Among the entries below, take the line with "left hip: (216, 192)" and the line with "nose: (225, 67)", and output them and every line between them exactly, with nothing else.

=== Provided material ===

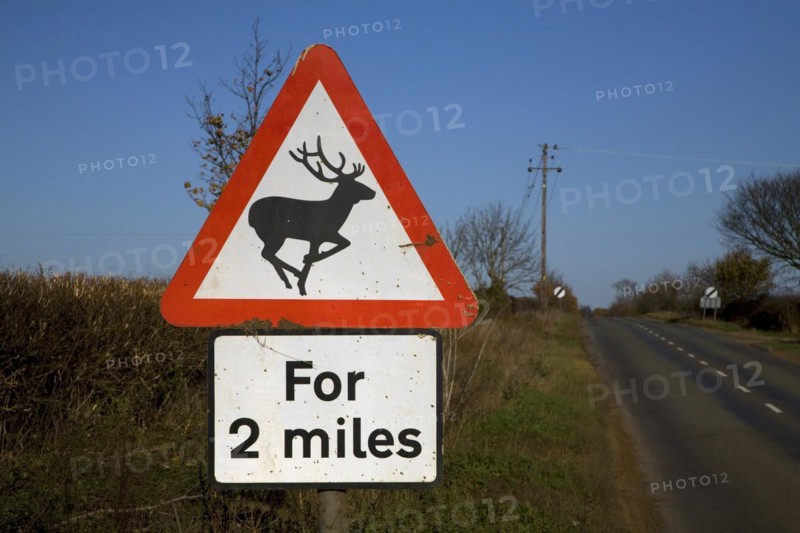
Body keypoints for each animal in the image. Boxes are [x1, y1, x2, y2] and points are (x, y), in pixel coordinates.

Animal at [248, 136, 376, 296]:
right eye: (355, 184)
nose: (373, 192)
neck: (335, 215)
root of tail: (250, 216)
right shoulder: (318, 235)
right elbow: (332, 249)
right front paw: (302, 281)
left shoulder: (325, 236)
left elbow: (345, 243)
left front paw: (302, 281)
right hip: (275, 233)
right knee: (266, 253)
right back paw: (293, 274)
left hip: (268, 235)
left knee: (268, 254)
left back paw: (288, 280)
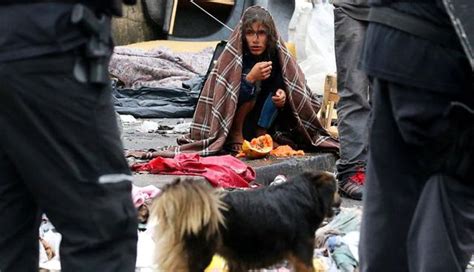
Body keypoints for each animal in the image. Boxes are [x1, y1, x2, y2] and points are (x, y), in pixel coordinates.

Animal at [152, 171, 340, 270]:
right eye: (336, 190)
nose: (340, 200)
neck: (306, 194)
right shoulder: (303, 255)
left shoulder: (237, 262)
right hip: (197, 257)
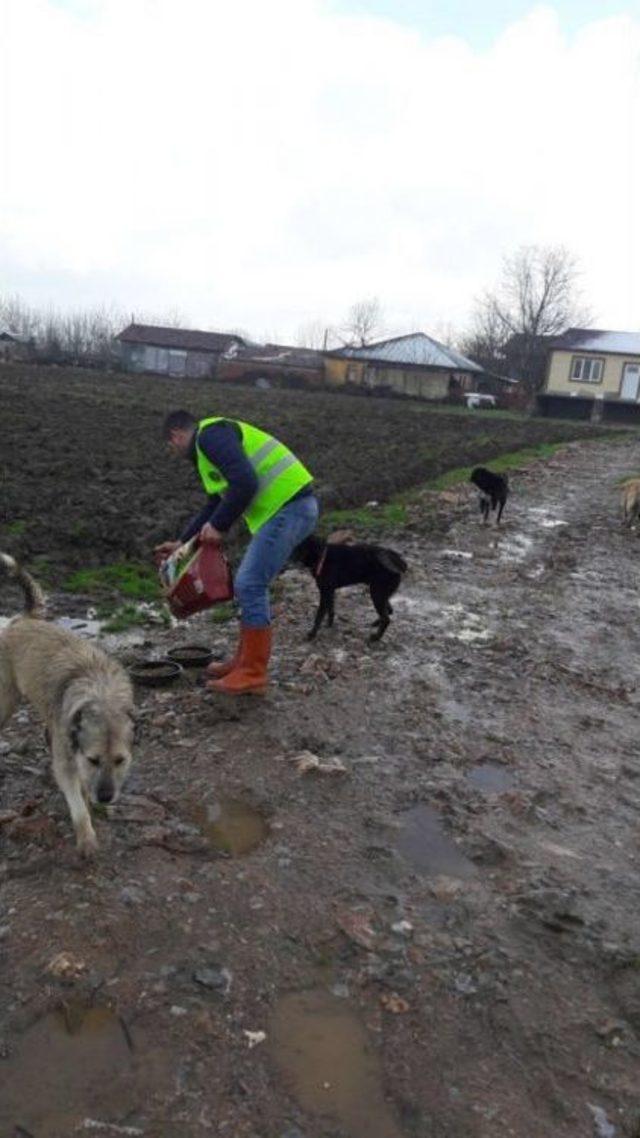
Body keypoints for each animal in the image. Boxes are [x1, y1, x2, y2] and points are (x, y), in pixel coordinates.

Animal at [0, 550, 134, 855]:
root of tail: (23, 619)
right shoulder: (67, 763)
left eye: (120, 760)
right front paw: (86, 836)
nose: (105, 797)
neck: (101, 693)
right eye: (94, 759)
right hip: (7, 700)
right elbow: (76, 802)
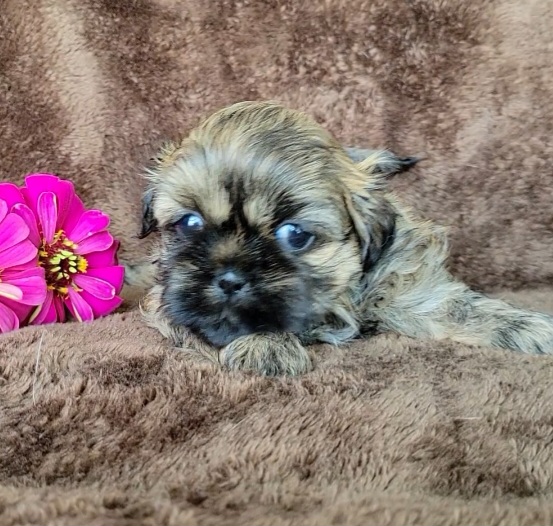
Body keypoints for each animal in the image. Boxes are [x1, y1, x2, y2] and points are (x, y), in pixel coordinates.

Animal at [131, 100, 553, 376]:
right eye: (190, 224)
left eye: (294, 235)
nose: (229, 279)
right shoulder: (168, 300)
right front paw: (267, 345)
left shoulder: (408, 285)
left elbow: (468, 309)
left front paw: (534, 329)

===
=== Provided material ===

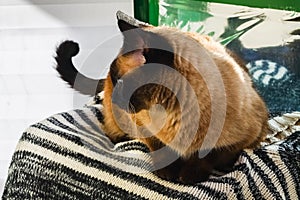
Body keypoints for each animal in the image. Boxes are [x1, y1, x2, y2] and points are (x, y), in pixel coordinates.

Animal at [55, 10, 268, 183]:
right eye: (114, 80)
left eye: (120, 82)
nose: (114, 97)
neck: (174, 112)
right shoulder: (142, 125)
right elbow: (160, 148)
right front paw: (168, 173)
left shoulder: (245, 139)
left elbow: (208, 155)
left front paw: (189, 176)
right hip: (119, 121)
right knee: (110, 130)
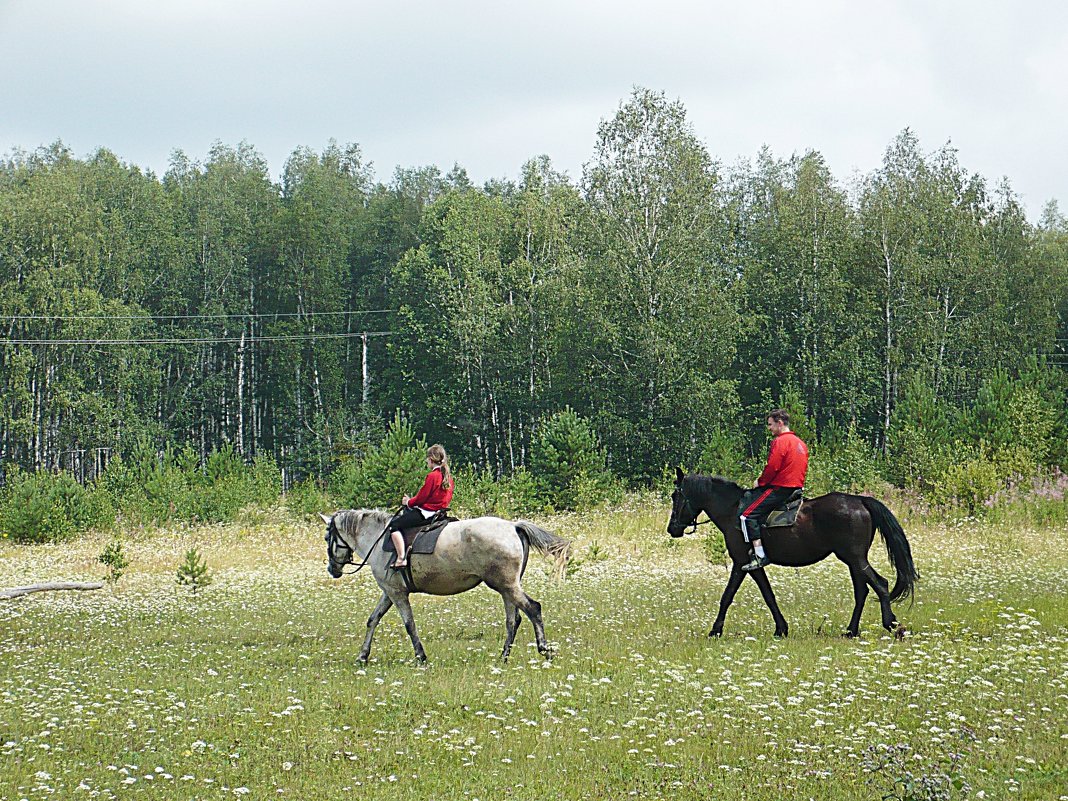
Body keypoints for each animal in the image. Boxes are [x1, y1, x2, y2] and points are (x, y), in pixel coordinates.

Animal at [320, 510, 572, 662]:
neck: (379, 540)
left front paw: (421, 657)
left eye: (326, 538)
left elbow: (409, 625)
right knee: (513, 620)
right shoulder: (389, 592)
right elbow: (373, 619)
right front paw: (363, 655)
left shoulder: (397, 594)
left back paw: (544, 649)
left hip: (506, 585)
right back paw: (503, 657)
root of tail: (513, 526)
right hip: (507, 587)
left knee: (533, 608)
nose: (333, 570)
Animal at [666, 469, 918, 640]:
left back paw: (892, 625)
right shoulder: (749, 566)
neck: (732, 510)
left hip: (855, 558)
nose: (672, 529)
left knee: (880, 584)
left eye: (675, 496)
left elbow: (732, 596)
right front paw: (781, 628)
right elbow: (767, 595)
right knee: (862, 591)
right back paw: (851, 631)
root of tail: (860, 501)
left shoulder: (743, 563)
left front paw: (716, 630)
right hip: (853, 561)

===
=== Provided material ===

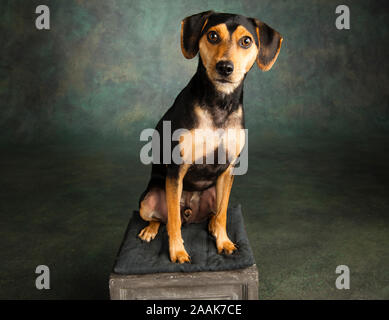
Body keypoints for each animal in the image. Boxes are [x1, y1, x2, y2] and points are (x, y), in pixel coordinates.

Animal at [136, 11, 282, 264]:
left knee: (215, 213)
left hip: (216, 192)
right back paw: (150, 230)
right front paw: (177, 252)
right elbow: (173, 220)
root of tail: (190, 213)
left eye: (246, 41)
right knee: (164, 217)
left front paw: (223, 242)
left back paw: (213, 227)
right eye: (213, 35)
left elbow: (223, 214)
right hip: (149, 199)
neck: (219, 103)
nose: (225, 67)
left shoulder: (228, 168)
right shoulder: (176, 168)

===

## Exercise result
left hip: (216, 192)
right back paw: (150, 230)
right front paw: (177, 252)
right elbow: (173, 220)
root of tail: (190, 213)
left eye: (246, 41)
right knee: (164, 217)
left front paw: (223, 242)
left back paw: (213, 227)
right eye: (213, 35)
left elbow: (223, 214)
right hip: (149, 199)
neck: (219, 103)
nose: (225, 67)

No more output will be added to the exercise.